Durant mantuvo la mirada en el cielo mientras la turba se cerraba sobre él. Gritaban frases que él no entendía. Un hombre le golpeó el rostro con la culata de un rifle y le rompió la nariz y le aplastó el hueso que rodeaba el ojo. La gente tiraba de sus brazos y de sus piernas, y otros empezaron a arrancarle la ropa. No sabían cómo funcionaban los cierres automáticos de plástico del equipo y él alargó la mano y los abrió. Se entregó a ellos. Le quitaron las botas de un tirón, luego el chaleco antibalas, y la camisa. Un somalí le abrió a medias la cremallera del pantalón, pero cuando vio que Durant no llevaba calzoncillos (por comodidad en aquel calor ecuatorial), volvió a subirla. También le dejaron la camiseta marrón. No dejaron de darle patadas y golpes. Un joven se agachó y agarró la placa verde de identidad que Durant llevaba colgada al cuello. La puso en el rostro de Durant y gritó:
—¡Ranger, Ranger, Ranger, habéis matado a Somalia!

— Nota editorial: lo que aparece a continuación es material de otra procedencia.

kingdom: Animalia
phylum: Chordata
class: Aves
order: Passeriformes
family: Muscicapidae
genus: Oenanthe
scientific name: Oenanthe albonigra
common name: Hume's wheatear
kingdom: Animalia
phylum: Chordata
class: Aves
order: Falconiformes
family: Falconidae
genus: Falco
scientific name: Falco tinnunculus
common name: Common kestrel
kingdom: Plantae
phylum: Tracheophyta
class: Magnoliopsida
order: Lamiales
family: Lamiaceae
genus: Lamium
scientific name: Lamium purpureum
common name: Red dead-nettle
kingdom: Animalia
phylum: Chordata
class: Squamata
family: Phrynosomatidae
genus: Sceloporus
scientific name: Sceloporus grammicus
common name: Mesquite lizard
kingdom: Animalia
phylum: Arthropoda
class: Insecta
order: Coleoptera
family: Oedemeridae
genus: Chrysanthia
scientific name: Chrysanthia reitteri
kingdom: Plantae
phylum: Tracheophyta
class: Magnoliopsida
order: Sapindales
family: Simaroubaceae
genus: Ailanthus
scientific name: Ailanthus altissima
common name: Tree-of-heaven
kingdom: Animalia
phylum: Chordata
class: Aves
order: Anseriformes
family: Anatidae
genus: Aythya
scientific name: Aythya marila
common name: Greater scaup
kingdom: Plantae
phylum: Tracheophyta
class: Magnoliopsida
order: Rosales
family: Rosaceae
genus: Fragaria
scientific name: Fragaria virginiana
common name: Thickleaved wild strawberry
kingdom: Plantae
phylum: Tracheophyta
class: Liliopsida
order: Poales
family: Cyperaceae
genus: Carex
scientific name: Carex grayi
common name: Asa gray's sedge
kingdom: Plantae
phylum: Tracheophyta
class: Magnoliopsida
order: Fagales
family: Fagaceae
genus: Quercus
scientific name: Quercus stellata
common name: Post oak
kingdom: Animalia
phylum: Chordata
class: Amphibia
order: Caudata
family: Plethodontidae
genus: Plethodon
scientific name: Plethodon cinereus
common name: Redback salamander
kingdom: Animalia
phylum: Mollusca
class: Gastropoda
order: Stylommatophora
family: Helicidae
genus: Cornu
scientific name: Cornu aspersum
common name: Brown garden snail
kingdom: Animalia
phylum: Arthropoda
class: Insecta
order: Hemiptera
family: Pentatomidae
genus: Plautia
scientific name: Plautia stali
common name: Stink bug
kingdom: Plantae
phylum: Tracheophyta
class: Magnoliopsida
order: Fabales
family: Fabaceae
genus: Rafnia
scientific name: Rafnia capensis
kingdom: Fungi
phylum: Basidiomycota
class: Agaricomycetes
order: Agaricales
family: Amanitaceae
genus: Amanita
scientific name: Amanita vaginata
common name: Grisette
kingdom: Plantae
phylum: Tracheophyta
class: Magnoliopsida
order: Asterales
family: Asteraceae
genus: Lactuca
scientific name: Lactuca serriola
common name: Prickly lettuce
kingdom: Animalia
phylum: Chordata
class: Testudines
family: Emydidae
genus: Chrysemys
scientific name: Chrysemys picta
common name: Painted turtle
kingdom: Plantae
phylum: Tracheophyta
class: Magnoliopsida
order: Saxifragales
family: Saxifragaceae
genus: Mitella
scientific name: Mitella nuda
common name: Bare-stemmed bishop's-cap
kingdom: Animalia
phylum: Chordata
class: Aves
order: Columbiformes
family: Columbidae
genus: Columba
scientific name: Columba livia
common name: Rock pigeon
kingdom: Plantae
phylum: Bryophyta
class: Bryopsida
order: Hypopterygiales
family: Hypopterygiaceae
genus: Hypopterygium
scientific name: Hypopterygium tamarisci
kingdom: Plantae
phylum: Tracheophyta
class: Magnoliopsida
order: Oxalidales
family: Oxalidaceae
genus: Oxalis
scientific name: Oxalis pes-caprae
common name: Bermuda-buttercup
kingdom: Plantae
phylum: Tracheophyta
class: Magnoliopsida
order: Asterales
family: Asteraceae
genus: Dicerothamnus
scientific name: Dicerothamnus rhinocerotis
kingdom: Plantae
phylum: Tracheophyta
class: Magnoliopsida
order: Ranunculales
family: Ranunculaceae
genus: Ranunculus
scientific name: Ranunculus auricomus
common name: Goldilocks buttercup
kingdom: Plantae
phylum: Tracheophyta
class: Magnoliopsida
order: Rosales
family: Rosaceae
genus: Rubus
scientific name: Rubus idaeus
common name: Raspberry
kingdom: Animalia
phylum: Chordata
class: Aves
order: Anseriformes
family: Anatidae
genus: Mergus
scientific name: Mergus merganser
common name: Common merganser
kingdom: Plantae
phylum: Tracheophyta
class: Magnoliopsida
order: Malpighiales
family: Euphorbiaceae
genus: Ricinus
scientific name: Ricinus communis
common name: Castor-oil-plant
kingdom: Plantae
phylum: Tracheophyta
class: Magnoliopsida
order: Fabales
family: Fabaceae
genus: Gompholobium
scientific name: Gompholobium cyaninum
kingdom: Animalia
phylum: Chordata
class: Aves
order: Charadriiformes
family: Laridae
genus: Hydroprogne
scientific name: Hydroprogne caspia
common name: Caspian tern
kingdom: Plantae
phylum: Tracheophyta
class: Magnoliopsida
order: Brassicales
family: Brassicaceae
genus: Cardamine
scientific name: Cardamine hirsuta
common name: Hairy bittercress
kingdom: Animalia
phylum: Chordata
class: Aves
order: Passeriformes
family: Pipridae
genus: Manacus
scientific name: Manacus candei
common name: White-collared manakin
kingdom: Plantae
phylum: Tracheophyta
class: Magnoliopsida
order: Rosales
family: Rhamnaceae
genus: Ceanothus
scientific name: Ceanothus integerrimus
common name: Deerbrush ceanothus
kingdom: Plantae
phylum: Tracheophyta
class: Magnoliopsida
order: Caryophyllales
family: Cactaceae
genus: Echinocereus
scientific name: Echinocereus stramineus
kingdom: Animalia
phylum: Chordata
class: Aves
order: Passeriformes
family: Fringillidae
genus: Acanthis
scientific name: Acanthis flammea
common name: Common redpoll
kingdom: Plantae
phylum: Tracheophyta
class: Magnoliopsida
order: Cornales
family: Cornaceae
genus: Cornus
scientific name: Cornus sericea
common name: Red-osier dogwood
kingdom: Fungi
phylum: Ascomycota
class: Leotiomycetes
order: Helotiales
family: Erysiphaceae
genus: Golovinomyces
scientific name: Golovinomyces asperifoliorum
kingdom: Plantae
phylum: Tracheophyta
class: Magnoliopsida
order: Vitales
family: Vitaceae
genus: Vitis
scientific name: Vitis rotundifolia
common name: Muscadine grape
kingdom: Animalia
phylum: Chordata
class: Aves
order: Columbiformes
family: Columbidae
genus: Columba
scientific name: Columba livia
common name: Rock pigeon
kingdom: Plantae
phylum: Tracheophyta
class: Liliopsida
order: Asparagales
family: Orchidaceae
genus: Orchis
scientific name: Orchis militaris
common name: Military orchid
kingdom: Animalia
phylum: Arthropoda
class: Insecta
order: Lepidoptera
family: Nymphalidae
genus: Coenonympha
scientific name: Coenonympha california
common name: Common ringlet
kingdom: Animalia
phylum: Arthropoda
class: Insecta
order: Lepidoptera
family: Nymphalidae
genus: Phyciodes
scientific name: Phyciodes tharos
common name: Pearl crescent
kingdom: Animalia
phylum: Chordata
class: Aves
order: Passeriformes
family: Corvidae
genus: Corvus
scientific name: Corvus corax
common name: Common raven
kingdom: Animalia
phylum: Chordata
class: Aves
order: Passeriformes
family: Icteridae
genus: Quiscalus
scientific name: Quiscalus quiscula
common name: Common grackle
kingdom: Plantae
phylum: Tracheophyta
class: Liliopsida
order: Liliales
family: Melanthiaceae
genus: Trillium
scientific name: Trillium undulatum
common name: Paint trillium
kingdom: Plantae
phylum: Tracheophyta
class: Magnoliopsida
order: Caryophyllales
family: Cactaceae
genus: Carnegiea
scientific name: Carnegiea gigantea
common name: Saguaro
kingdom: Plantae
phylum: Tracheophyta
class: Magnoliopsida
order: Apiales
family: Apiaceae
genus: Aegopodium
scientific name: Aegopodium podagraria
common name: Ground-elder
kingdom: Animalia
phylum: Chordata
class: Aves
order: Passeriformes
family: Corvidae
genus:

Alguien le arrojó en el rostro un puñado de tierra que se le metió en la boca. Le ataron un trapo o una toalla alrededor de la frente y los ojos, y la gente lo izó en el aire, medio llevándolo y medio arrastrándolo. Notó que el extremo roto del fémur rasgaba la piel detrás del muslo y salía hacia fuera. Lo golpeaban de todas partes, le daban patadas, puñetazos, culatazos. No podía ver adónde lo llevaban. Estaba sumergido en una enorme ola de odio y rabia. Alguien, supuso que una mujer, le agarró el pene y los testículos y tiró de ellos con fuerza.
Y en esta agonía terrorífica Durant dejó ir su cuerpo. Ya no estaba en el centro de la turba, estaba en ella, o por encima de ella, tal vez.
Observaba a la gente que lo atacaba. Distanciado. Ya no sentía dolor alguno, el miedo disminuyó y perdió el conocimiento.